:: RAW DATA ::
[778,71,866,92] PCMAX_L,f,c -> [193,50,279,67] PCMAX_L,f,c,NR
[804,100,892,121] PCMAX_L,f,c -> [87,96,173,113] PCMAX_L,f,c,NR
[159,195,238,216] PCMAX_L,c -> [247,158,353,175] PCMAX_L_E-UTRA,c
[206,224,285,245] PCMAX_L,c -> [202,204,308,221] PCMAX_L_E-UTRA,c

==

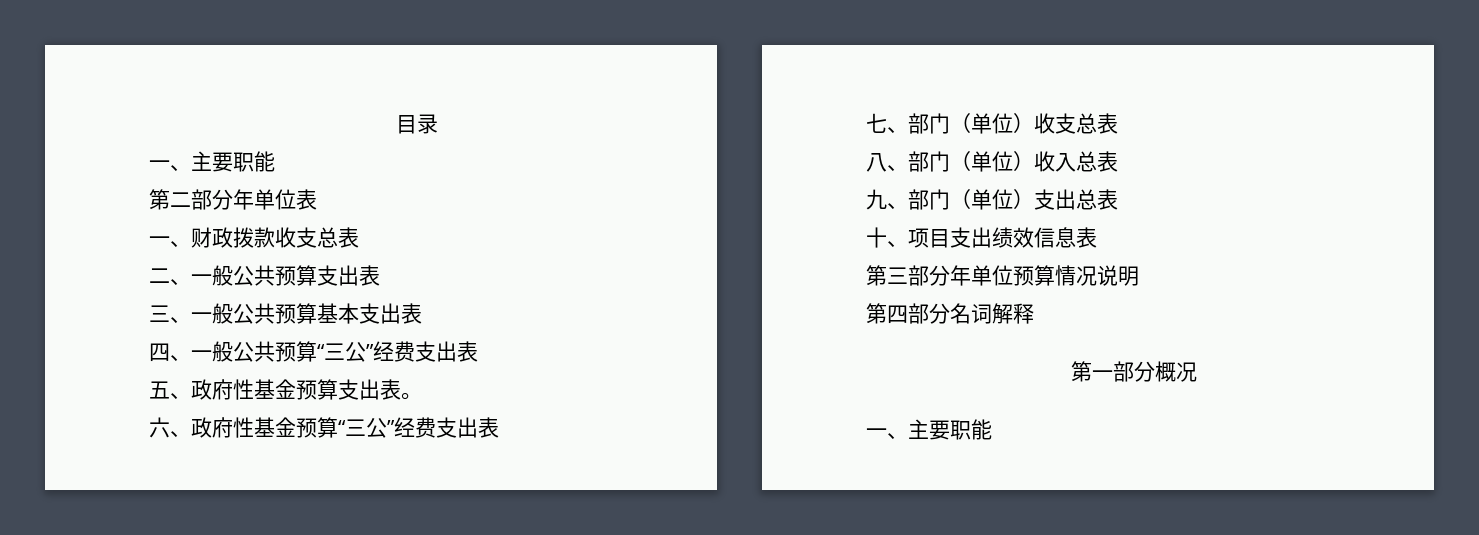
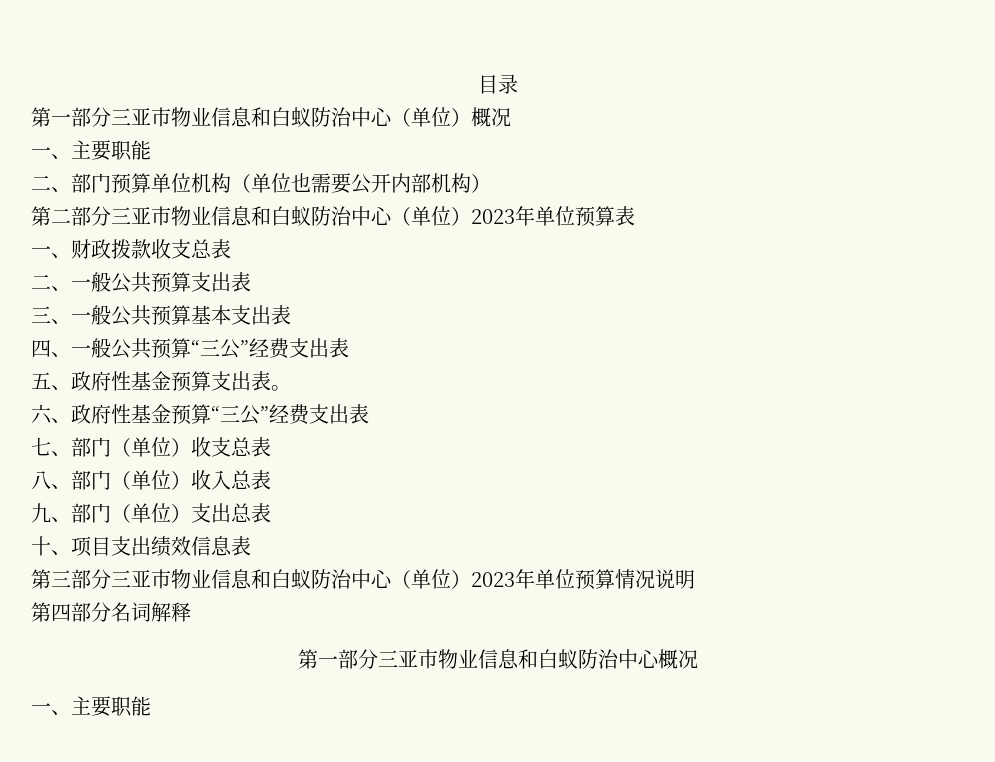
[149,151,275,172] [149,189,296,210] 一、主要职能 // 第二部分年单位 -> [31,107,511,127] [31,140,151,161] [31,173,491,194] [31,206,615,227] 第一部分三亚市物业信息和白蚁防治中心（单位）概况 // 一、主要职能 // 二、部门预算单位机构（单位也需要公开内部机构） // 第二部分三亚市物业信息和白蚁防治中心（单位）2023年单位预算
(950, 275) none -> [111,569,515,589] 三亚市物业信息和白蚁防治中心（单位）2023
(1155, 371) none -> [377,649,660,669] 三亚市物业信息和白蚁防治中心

:: EXERCISE AIM ::
Output only an exact transcription of the lines above from the one with "[778,71,866,92] PCMAX_L,f,c ->" up to and including the one with "[206,224,285,245] PCMAX_L,c ->".

:: ANSWER BELOW ::
[778,71,866,92] PCMAX_L,f,c -> [193,50,279,67] PCMAX_L,f,c,NR
[804,100,892,121] PCMAX_L,f,c -> [87,96,173,113] PCMAX_L,f,c,NR
[159,195,238,216] PCMAX_L,c -> [247,158,353,175] PCMAX_L_E-UTRA,c
[206,224,285,245] PCMAX_L,c -> [202,204,308,221] PCMAX_L_E-UTRA,c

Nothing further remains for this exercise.